Would you copy out the following entries exactly, without any of the pictures?

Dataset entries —
* * * *

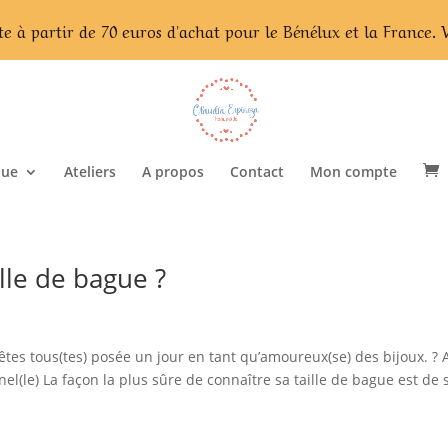
te à partir de 70 euros d'achat pour le Bénélux et la France. 
que
Ateliers
A propos
Contact
Mon compte
lle de bague ?
tes tous(tes) posée un jour en tant qu’amoureux(se) des bijoux. ? 
el(le) La façon la plus sûre de connaître sa taille de bague est de 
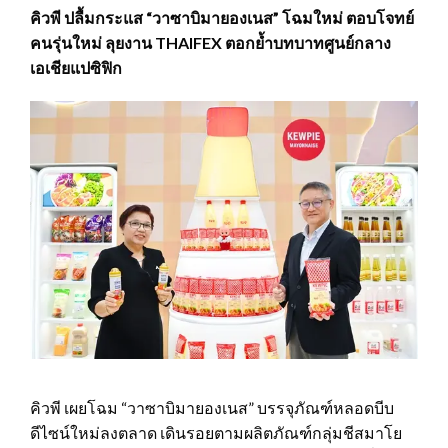
คิวพี ปลื้มกระแส “วาซาบิมายองเนส” โฉมใหม่ ตอบโจทย์
คนรุ่นใหม่ ลุยงาน THAIFEX ตอกย้ำบทบาทศูนย์กลาง
เอเชียแปซิฟิก
คิวพี เผยโฉม “วาซาบิมายองเนส” บรรจุภัณฑ์หลอดบีบ
ดีไซน์ใหม่ลงตลาด เดินรอยตามผลิตภัณฑ์กลุ่มชีสมาโย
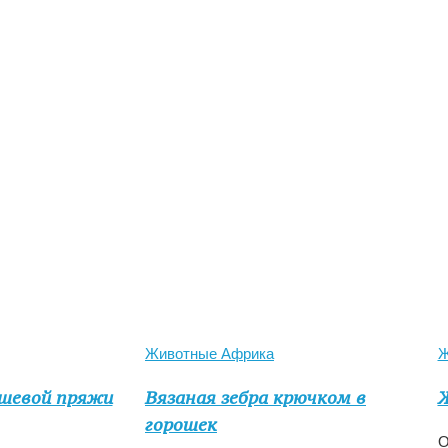
Животные Африка
Ж
юшевой пряжи
Вязаная зебра крючком в
Ж
горошек
О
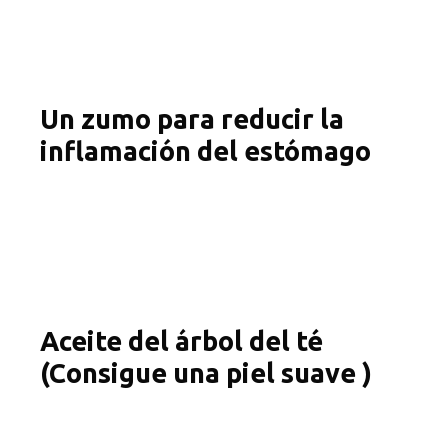
Un zumo para reducir la
inflamación del estómago
Aceite del árbol del té
(Consigue una piel suave )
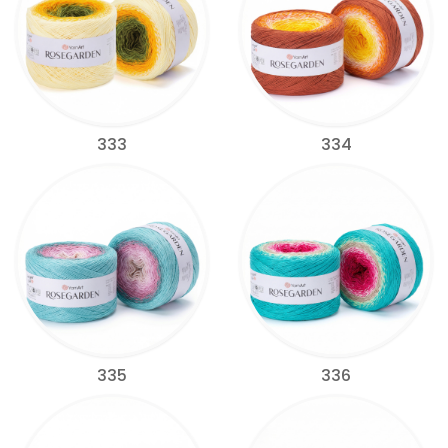
333
334
335
336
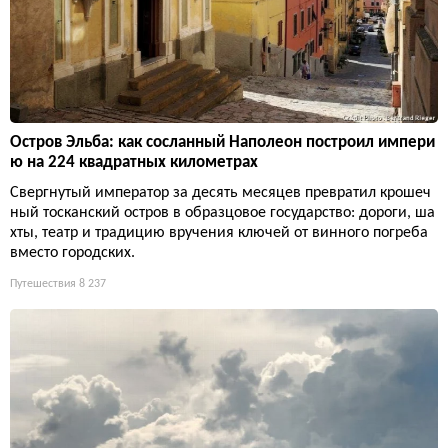
Остров Эльба: как сосланный Наполеон построил импери
ю на 224 квадратных километрах
Свергнутый император за десять месяцев превратил крошеч
ный тосканский остров в образцовое государство: дороги, ша
хты, театр и традицию вручения ключей от винного погреба
вместо городских.
Путешествия
8 237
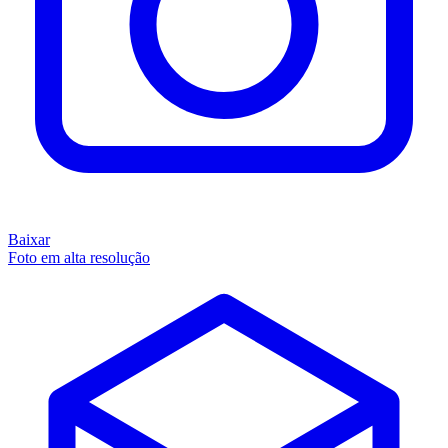
Baixar
Foto em alta resolução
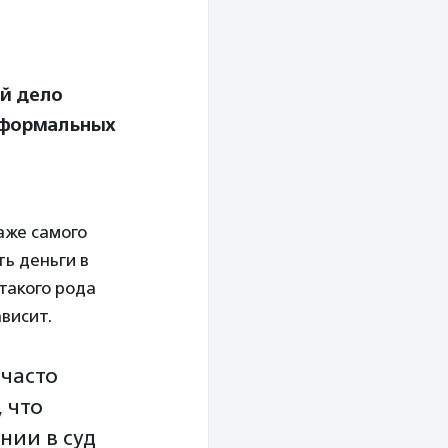
й дело
а формальных
аже самого
ть деньги в
 такого рода
висит.
 часто
 что
нии в суд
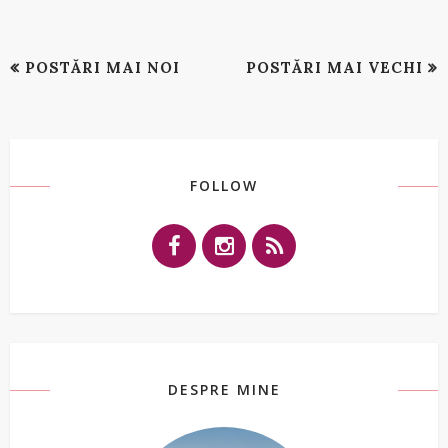
POSTĂRI MAI NOI
POSTĂRI MAI VECHI
FOLLOW
DESPRE MINE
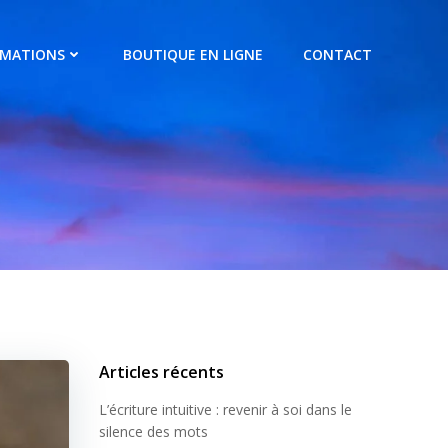
RMATIONS
BOUTIQUE EN LIGNE
CONTACT
Articles récents
L’écriture intuitive : revenir à soi dans le
silence des mots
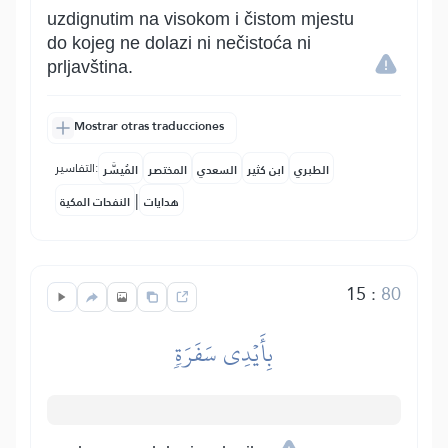
uzdignutim na visokom i čistom mjestu
do kojeg ne dolazi ni nečistoća ni
prljavština.
Mostrar otras traducciones
التفاسير:
الطبري
ابن كثير
السعدي
المختصر
المُيسَّر
|
هدايات
النفحات المكية
15
:
80
بِأَيۡدِي سَفَرَةٖ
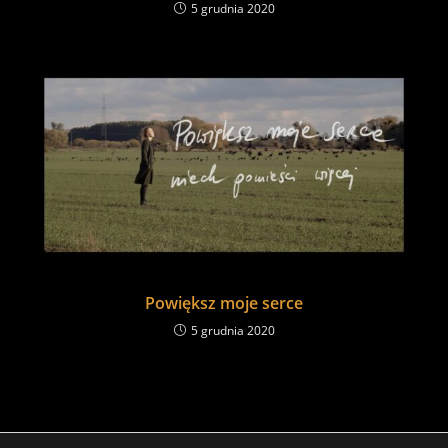
5 grudnia 2020
Powiększ moje serce
5 grudnia 2020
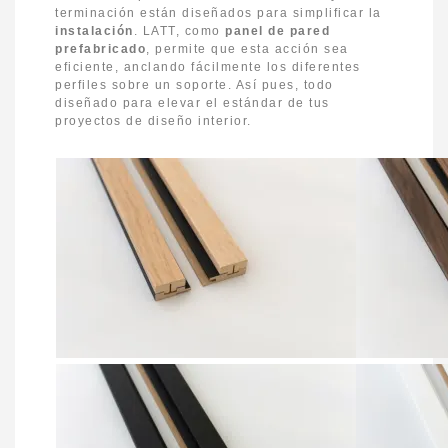
terminación están diseñados para simplificar la
instalación
. LATT, como
panel de pared
prefabricado
, permite que esta acción sea
eficiente, anclando fácilmente los diferentes
perfiles sobre un soporte. Así pues, todo
diseñado para elevar el estándar de tus
proyectos de diseño interior.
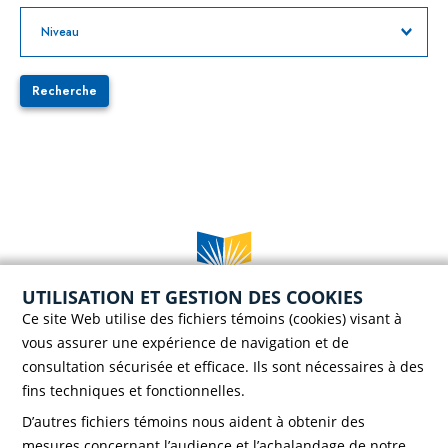
Recherche
UTILISATION ET GESTION DES COOKIES
Case postale 786, 56 rue Saint-Henri
Ce site Web utilise des fichiers témoins (cookies) visant à
Rivière-du-Loup (Québec) G5R 3Z5
vous assurer une expérience de navigation et de
Téléphone :
418 862-8257
consultation sécurisée et efficace. Ils sont nécessaires à des
Télécopieur :
418 862-8495
fins techniques et fonctionnelles.
D’autres fichiers témoins nous aident à obtenir des
mesures concernant l’audience et l’achalandage de notre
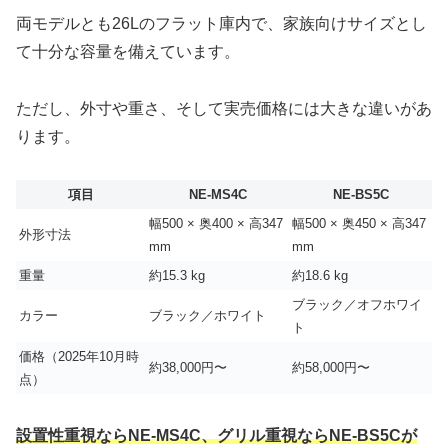
両モデルとも26Lのフラット庫内で、家族向けサイズとし
て十分な容量を備えています。
ただし、外寸や重さ、そして実売価格には大きな違いがあ
ります。
項目
NE-MS4C
NE-BS5C
幅500 × 奥400 × 高347
幅500 × 奥450 × 高347
外形寸法
mm
mm
重量
約15.3 kg
約18.6 kg
ブラック／オフホワイ
カラー
ブラック／ホワイト
ト
価格（2025年10月時
約38,000円〜
約58,000円〜
点）
設置性重視ならNE-MS4C、グリル重視ならNE-BS5Cが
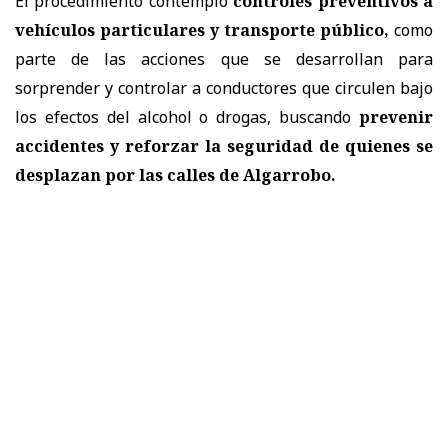
El procedimiento contempló
controles preventivos a
vehículos particulares y transporte público,
como
parte de las acciones que se desarrollan para
sorprender y controlar a conductores que circulen bajo
los efectos del alcohol o drogas, buscando
prevenir
accidentes y reforzar la seguridad de quienes se
desplazan por las calles de Algarrobo.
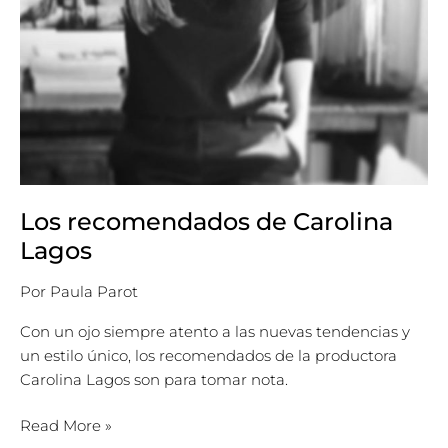
Los recomendados de Carolina
Lagos
Por
Paula Parot
Con un ojo siempre atento a las nuevas tendencias y
un estilo único, los recomendados de la productora
Carolina Lagos son para tomar nota.
Read More »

* * * *

Solution —
te à partir de 70 euros d'achat pour le Bénélux et la France. 
que
Ateliers
A propos
Contact
Mon compte
lle de bague ?
tes tous(tes) posée un jour en tant qu’amoureux(se) des bijoux. ? 
el(le) La façon la plus sûre de connaître sa taille de bague est de 
คิวพี ปลื้มกระแส “วาซาบิมายองเนส” โฉมใหม่ ตอบโจทย์
คนรุ่นใหม่ ลุยงาน THAIFEX ตอกย้ำบทบาทศูนย์กลาง
เอเชียแปซิฟิก
คิวพี เผยโฉม “วาซาบิมายองเนส” บรรจุภัณฑ์หลอดบีบ
ดีไซน์ใหม่ลงตลาด เดินรอยตามผลิตภัณฑ์กลุ่มชีสมาโย
Животные Африка
Ж
юшевой пряжи
Вязаная зебра крючком в
Ж
горошек
О
Un zumo para reducir la
inflamación del estómago
Aceite del árbol del té
(Consigue una piel suave )
333
334
335
336
Остров Эльба: как сосланный Наполеон построил импери
ю на 224 квадратных километрах
Свергнутый император за десять месяцев превратил крошеч
ный тосканский остров в образцовое государство: дороги, ша
хты, театр и традицию вручения ключей от винного погреба
вместо городских.
Путешествия
8 237
Baixar
Foto em alta resolução
й дело
а формальных
аже самого
ть деньги в
 такого рода
висит.
 часто
 что
нии в суд
POSTĂRI MAI NOI
POSTĂRI MAI VECHI
FOLLOW
DESPRE MINE
RMATIONS
BOUTIQUE EN LIGNE
CONTACT
Articles récents
L’écriture intuitive : revenir à soi dans le
silence des mots
uzdignutim na visokom i čistom mjestu
do kojeg ne dolazi ni nečistoća ni
prljavština.
Mostrar otras traducciones
التفاسير:
الطبري
ابن كثير
السعدي
المختصر
المُيسَّر
|
هدايات
النفحات المكية
15
:
80
بِأَيۡدِي سَفَرَةٖ
5 grudnia 2020
Powiększ moje serce
5 grudnia 2020
terminación están diseñados para simplificar la
instalación
. LATT, como
panel de pared
prefabricado
, permite que esta acción sea
eficiente, anclando fácilmente los diferentes
perfiles sobre un soporte. Así pues, todo
diseñado para elevar el estándar de tus
proyectos de diseño interior.
Recherche
UTILISATION ET GESTION DES COOKIES
Case postale 786, 56 rue Saint-Henri
Ce site Web utilise des fichiers témoins (cookies) visant à
Rivière-du-Loup (Québec) G5R 3Z5
vous assurer une expérience de navigation et de
Téléphone :
418 862-8257
consultation sécurisée et efficace. Ils sont nécessaires à des
Télécopieur :
418 862-8495
fins techniques et fonctionnelles.
D’autres fichiers témoins nous aident à obtenir des
mesures concernant l’audience et l’achalandage de notre
両モデルとも26Lのフラット庫内で、家族向けサイズとし
て十分な容量を備えています。
ただし、外寸や重さ、そして実売価格には大きな違いがあ
ります。
項目
NE-MS4C
NE-BS5C
幅500 × 奥400 × 高347
幅500 × 奥450 × 高347
外形寸法
mm
mm
重量
約15.3 kg
約18.6 kg
ブラック／オフホワイ
カラー
ブラック／ホワイト
ト
価格（2025年10月時
約38,000円〜
約58,000円〜
点）
設置性重視ならNE-MS4C、グリル重視ならNE-BS5Cが
El procedimiento contempló
controles preventivos a
vehículos particulares y transporte público,
como
parte de las acciones que se desarrollan para
sorprender y controlar a conductores que circulen bajo
los efectos del alcohol o drogas, buscando
prevenir
accidentes y reforzar la seguridad de quienes se
desplazan por las calles de Algarrobo.
Los recomendados de Carolina
Lagos
Por
Paula Parot
Con un ojo siempre atento a las nuevas tendencias y
un estilo único, los recomendados de la productora
Carolina Lagos son para tomar nota.
Read More »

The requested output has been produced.